No dia 27 de agosto, mais de 390 mil estudantes que estão concluindo ou já terminaram o ensino médio fizeram a prova da terceira edição do Enem. No próximo ano, serão cerca de 900 mil estudantes, o que corresponde a metade dos 1,8 milhão de alunos que estarão concluindo o ensino médio.

Apesar de não ter sido criado para substituir o vestibular, 130 instituições utilizam o Enem de alguma forma no processo de seleção, em geral reservando cerca de 20% das vagas para os mais bem colocados. Apenas a Universidade Federal do Mato Grosso do Sul, a Universidade Federal de Pelotas e a Universidade de Tuiuti (PR) utilizam o exame para substituir a primeira fase do vestibular. Esse novo uso do Enem é incentivado pelo ministro da Educação, Paulo Renato, que em setembro realizou uma reunião com todos os reitores de universidades federais para mostrar a importância da adoção do exame como forma de seleção de candidatos aos cursos de graduação.

Como instrumento alternativo ao vestibular, o Enem concorre com outros exames semelhantes, como o Programa de Avaliação Seriada (PAS), da Universidade de Brasília, e o pioneiro Programa de Ingresso ao Ensino Superior (Peies), da Universidade Federal de Santa Maria (RS).
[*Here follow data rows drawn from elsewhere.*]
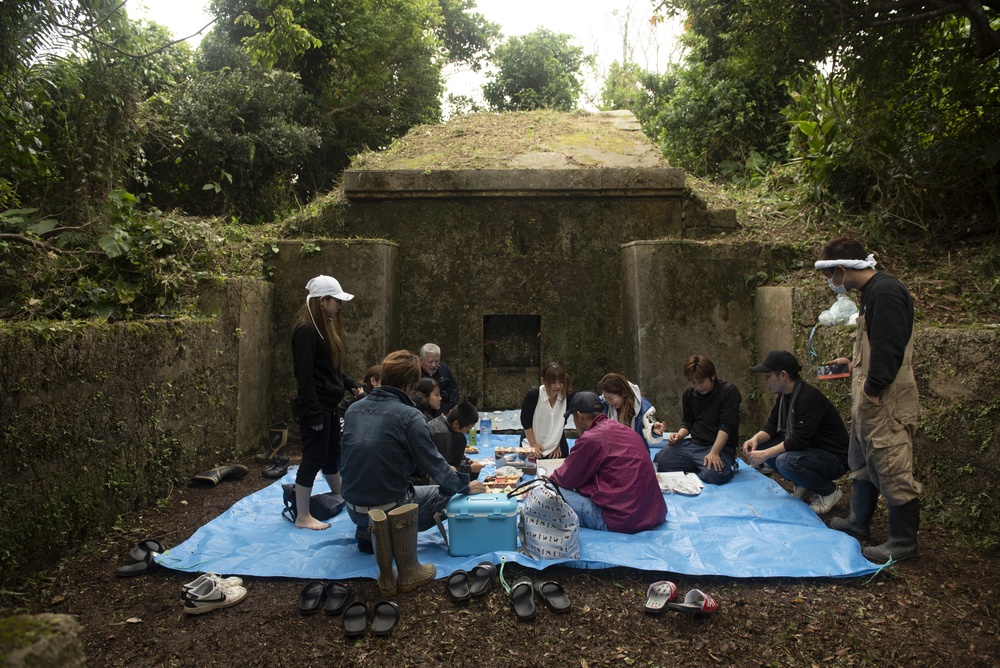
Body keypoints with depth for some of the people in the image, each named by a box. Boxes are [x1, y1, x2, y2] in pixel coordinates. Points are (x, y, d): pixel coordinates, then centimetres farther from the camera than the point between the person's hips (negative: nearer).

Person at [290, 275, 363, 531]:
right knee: (313, 459, 0)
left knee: (332, 456, 20)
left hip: (329, 405, 9)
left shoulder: (325, 327, 13)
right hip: (315, 406, -9)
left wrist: (351, 385, 7)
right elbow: (305, 375, -20)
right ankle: (302, 517, 12)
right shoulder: (306, 330, -17)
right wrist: (314, 414, -21)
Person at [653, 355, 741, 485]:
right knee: (659, 460, -13)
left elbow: (726, 426, -16)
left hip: (720, 446, -6)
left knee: (713, 475, -36)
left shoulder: (729, 391, -10)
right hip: (693, 444, 6)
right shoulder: (689, 394, 9)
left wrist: (714, 452, -25)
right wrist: (679, 435, -5)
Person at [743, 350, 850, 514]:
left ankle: (830, 491, -6)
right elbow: (772, 425, 5)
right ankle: (803, 486, 9)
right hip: (809, 449, 9)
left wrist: (765, 454, -28)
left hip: (833, 457, -9)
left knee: (786, 461, -34)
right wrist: (756, 439, -15)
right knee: (760, 445, -4)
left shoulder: (808, 398, -27)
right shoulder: (784, 395, 2)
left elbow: (798, 441, -30)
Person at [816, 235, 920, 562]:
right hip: (869, 401, 11)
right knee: (862, 463, 21)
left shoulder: (886, 291, -19)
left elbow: (890, 349, -24)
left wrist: (872, 391, -22)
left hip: (887, 403, -11)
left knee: (893, 470, -1)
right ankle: (858, 523, 35)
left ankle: (904, 542, 12)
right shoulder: (873, 292, 13)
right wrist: (855, 364, 20)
Ambos os sistemas fazem avaliações em colégios conveniados e utilizam a média da nota dos alunos como pontuação para o acesso aos cursos das universidades.
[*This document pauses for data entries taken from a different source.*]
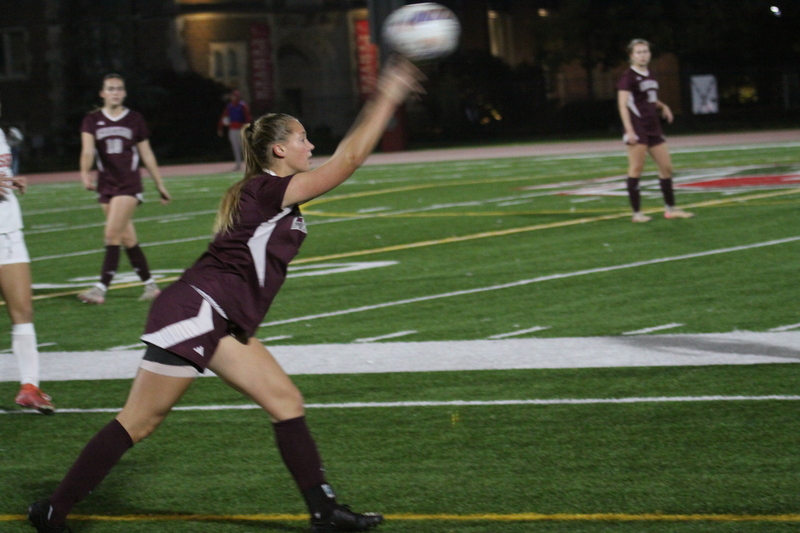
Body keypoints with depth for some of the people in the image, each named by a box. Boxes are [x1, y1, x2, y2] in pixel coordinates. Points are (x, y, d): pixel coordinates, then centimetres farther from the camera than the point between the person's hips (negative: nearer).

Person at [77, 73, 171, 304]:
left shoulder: (135, 120, 4)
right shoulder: (92, 121, 4)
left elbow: (147, 154, 10)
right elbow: (87, 149, -11)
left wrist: (160, 185, 13)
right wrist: (85, 173, -30)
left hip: (129, 185, -3)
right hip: (105, 185, 3)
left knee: (113, 234, -14)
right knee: (127, 238, 6)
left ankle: (101, 287, -17)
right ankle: (150, 284, 17)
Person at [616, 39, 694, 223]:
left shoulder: (649, 76, 15)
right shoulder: (629, 76, -9)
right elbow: (623, 104, -16)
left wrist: (662, 106, 10)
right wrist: (629, 130, -24)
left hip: (654, 129, 8)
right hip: (637, 130, -8)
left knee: (666, 167, 9)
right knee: (636, 169, -6)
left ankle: (670, 209, 19)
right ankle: (637, 212, -2)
Já o Saeb, realizado a cada dois anos desde 1990, faz uma radiografia do ensino brasileiro nas redes estaduais, municipais e particulares de todos os estados. Em 1999 o número de participantes foi de mais de 360 mil. A avaliação é feita com alunos da quarta e da oitava séries do ensino fundamental. A prova aborda conteúdos e habilidades propostos nos currículos dos estados. "A avaliação revelou que o desempenho dos estudantes com idade acima da recomendada para a série freqüentada tende a ser inferior ao daqueles que estão na idade correta", comentou Maria Inês Pestana, diretora do Saeb, exemplificando uma das conclusões do estudo.


 

Causa e efeito

O Provão está induzindo uma série de mudanças no ensino de graduação. Dos cursos de administração que em 1999, pela primeira vez, tiveram graduandos participantes do Provão, 37% alcançaram conceito A ou B, ao passo que, entre os cursos que já haviam participado de exames anteriores, o percentual de A e B foi de 21%. A avaliação está motivando os novos cursos a instalar já uma proposta pedagógica mais condizente com o padrão de qualidade que a sociedade atual demanda.

Outra mudança foi verificada entre os professores. Há uma preocupação das instituições em qualificar melhor seu corpo docente. O número de professores com mestrado no ensino superior subiu de 36,9 mil, em 96, para 45,5 mil, em 99. Já o número de doutores saltou de 24 mil para 31,1 mil. A avaliação também está motivando os cursos a promover uma revisão de seus projetos pedagógicos e a oferecer melhores condições de infra-estrutura, com a atualização de bibliotecas, a modernização de laboratórios e a implantação de novos equipamentos, que contribuam para a formação do estudante.